(Pose estimation data)
- Opening Delimiter -

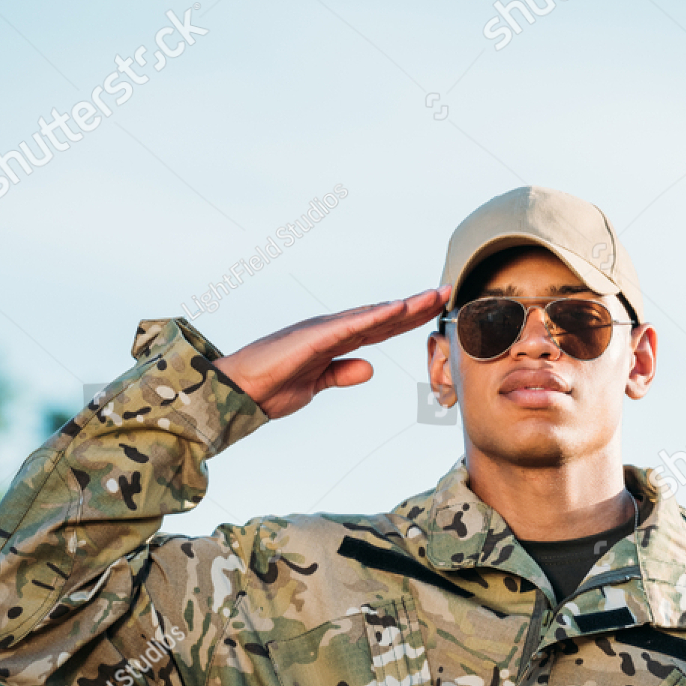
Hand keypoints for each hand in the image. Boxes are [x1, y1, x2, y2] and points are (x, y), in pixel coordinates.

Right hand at [212, 287, 450, 418]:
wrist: (239, 393)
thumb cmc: (271, 388)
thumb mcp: (316, 385)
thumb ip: (341, 374)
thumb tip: (370, 369)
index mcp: (334, 341)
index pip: (380, 328)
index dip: (408, 320)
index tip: (435, 311)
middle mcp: (332, 329)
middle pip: (382, 316)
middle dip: (416, 305)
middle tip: (446, 291)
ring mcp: (323, 330)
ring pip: (372, 315)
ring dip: (404, 305)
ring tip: (433, 295)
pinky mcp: (313, 337)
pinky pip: (350, 326)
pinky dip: (376, 316)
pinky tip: (399, 309)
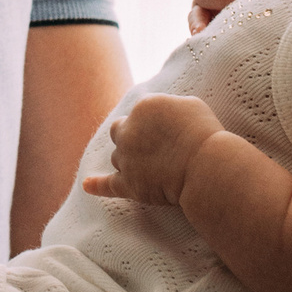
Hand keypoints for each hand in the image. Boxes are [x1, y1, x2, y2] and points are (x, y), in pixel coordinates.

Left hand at [83, 93, 224, 205]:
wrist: (204, 166)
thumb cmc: (205, 133)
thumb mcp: (190, 105)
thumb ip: (169, 105)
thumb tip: (162, 113)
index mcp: (143, 107)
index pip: (138, 112)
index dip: (151, 123)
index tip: (166, 132)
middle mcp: (128, 130)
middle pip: (119, 131)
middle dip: (130, 137)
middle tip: (151, 148)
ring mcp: (125, 157)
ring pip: (118, 157)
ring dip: (130, 161)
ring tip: (153, 169)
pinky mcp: (128, 183)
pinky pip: (107, 185)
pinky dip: (96, 185)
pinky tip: (87, 185)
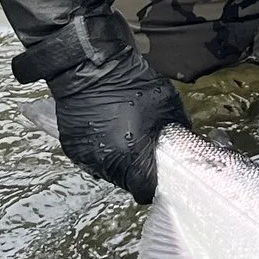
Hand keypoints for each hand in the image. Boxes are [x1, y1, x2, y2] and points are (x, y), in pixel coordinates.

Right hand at [48, 49, 187, 202]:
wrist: (92, 67)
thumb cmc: (132, 85)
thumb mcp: (169, 106)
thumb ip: (180, 130)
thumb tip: (186, 140)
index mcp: (132, 160)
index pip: (144, 191)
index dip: (153, 184)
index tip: (156, 173)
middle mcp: (107, 164)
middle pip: (125, 182)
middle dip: (135, 170)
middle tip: (141, 149)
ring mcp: (86, 157)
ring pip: (106, 171)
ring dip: (116, 161)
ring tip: (122, 137)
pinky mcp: (71, 147)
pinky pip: (90, 157)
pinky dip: (99, 149)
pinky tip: (106, 131)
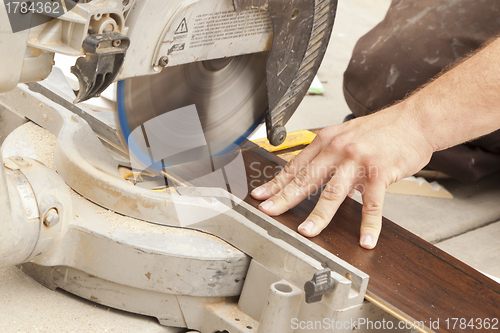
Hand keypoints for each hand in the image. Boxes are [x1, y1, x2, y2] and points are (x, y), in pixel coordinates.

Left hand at [251, 105, 433, 248]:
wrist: (414, 120)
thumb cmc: (381, 130)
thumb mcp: (346, 134)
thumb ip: (328, 154)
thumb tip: (311, 175)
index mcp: (326, 141)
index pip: (295, 166)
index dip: (276, 183)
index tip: (261, 196)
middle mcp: (338, 150)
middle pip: (306, 179)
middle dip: (285, 198)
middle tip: (269, 213)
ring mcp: (358, 161)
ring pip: (333, 193)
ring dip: (319, 216)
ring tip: (308, 232)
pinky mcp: (379, 172)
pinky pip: (372, 204)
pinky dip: (369, 224)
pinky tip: (366, 239)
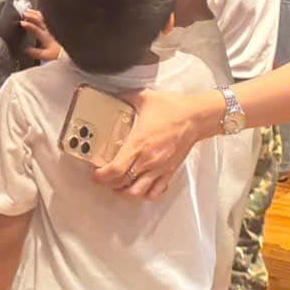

- Closing Delimiter -

#### [Activity]
With the pictures left out, copy exactly the lines from the one containing "index tip: (156, 173)" through the final line of the records above, both included.

#### [Written response]
index tip: (156, 173)
middle mcp: (107, 164)
middle pip: (125, 182)
middle dip: (135, 170)
middle tip: (141, 149)
ring mcp: (86, 157)
ring pip: (106, 171)
ring dip: (116, 161)
ring tip: (122, 137)
pinky mcp: (71, 147)
pinky pip: (90, 157)
pinky dip: (99, 149)
pinky tip: (106, 131)
Hand keypoints for each hand in the image. Boxes are [x1, y1, x2, y2] and points are (x, y), in pixel coordinates.

Left hand at [251, 105, 433, 248]:
wrist: (414, 120)
thumb cmc: (381, 130)
thumb mcp: (346, 134)
thumb ip: (328, 154)
thumb tip: (311, 175)
index mcp: (326, 141)
index pip: (295, 166)
index dip: (276, 183)
index tip: (261, 196)
middle mcp: (338, 150)
middle pip: (306, 179)
middle dip: (285, 198)
middle tip: (269, 213)
ring mcp: (358, 161)
ring pip: (333, 193)
ring dip: (319, 216)
ring tip: (308, 232)
pinky mcp: (379, 172)
pinky pip: (372, 204)
pinky dip: (369, 224)
pinky tip: (366, 239)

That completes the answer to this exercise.